ATTITUDE OF HEALTH WORKERS TOWARDS PATIENTS: AN AFTERMATH OF EBOLA OUTBREAK IN NIGERIA

Joseph A Oluyemi, Mohammed A Yinusa, Raji Abdulateef, Emmanuel Atolagbe, Joseph Adejoke, Kadiri Kehinde, Popoola Gbenga, Williams T. Motolani

Abstract


Attitude is a mental and emotional construct that characterizes people. It is formed from a people’s past and present experiences and is instrumental to how people think and behave. This study investigates the attitude of health workers towards patients in some tertiary hospitals in Southwest Nigeria as a result of the aftermath of the last outbreak of Ebola virus disease in Nigeria. 600 consenting participants selected through a two-stage sampling method were involved in the study. Data was retrieved through administration of structured questionnaire designed in five-point Likert-scale format. About two third of the participants (32.3%) involved in the study were nurses while (22.0%) were doctors. (34.7%) of the participants disagreed that health workers suspect patients have Ebola virus disease at first contact with them while (48.0%) agreed that heath workers are afraid when they have contact with patients. In addition, (36.7%) of the participants in the study disagreed that health workers do not move close to patients when examining patients who are febrile while (39.3%) disagreed that health workers are irrational and harsh to patients.
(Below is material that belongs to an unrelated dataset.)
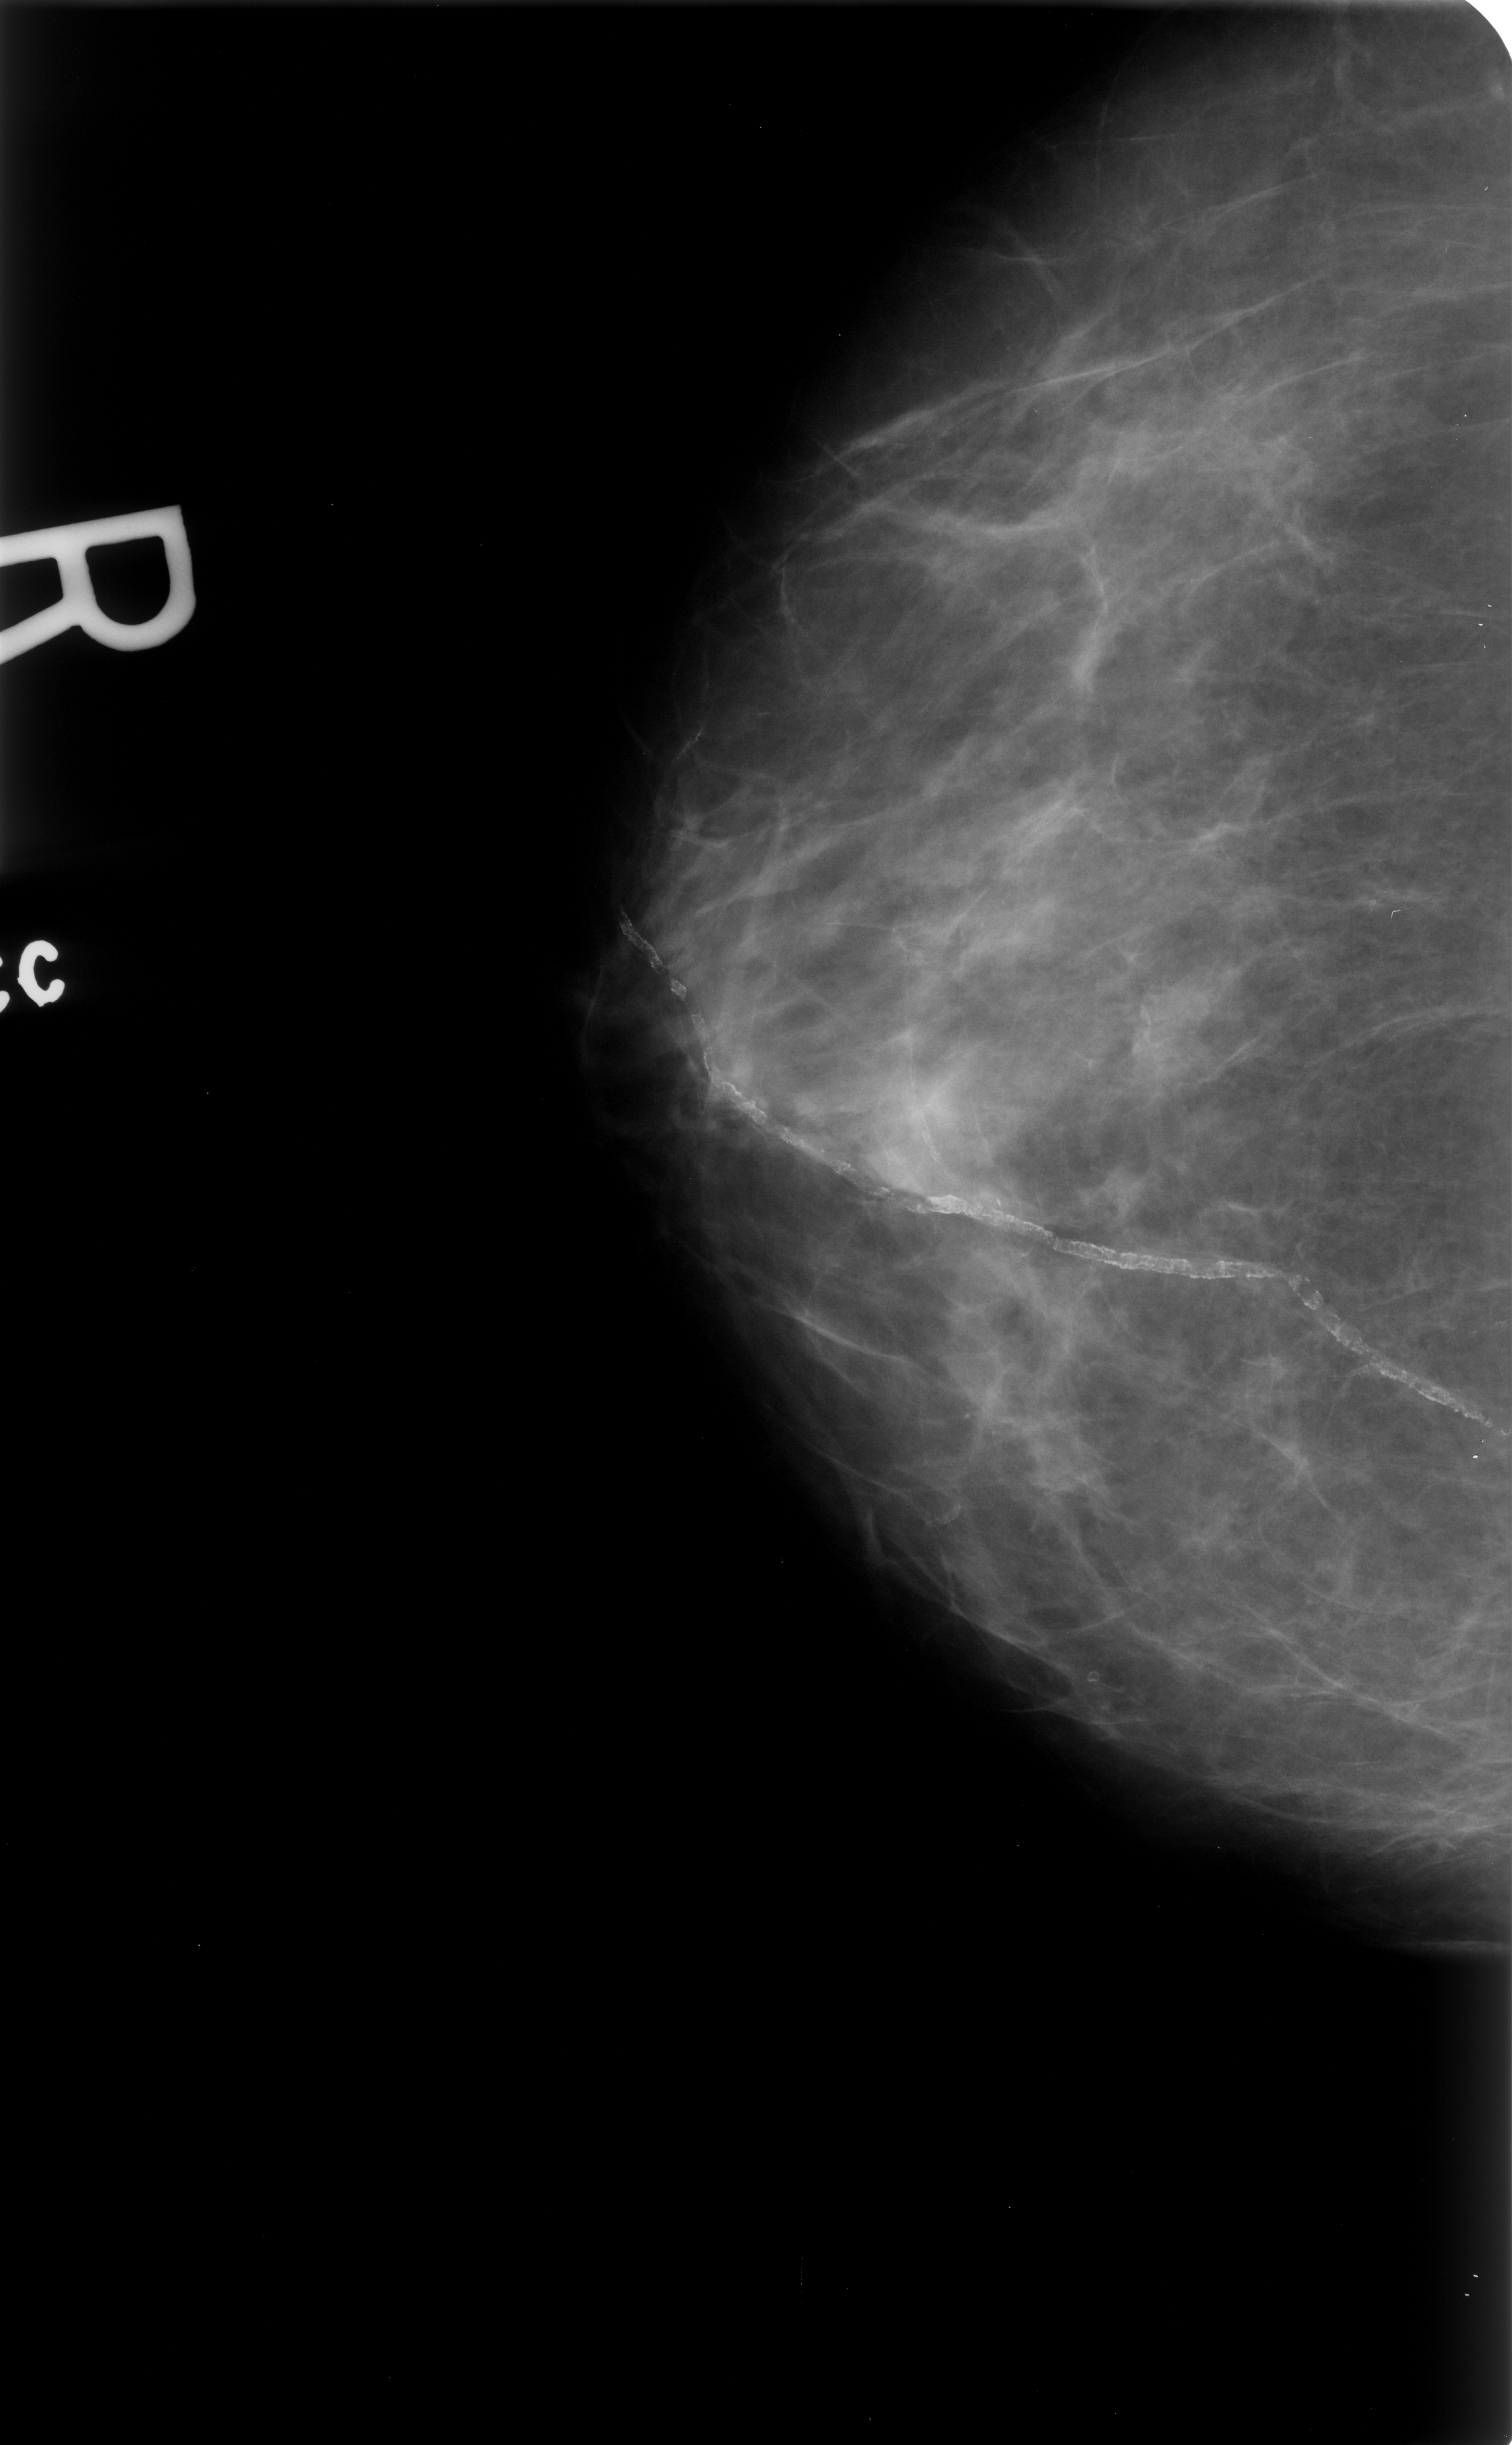
Digitized screen-film mammogram, right breast, CC view, BI-RADS breast density category 2 (scale 1–4).
Abnormality record for this image: calcifications, morphology vascular; BI-RADS assessment category 2; benign without callback (not worked up further).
In all, the study showed that, (52.7%) of the participants in the study have positive attitude towards patients. This is without prejudice to previous experience of health workers being infected with the deadly disease from patients during the last outbreak in 2014. The study recommended dissemination of adequate information on Ebola virus disease among health workers to forestall future infection of Ebola virus disease from patients. Massive attitudinal change towards patients among health workers in the study population is also strongly recommended.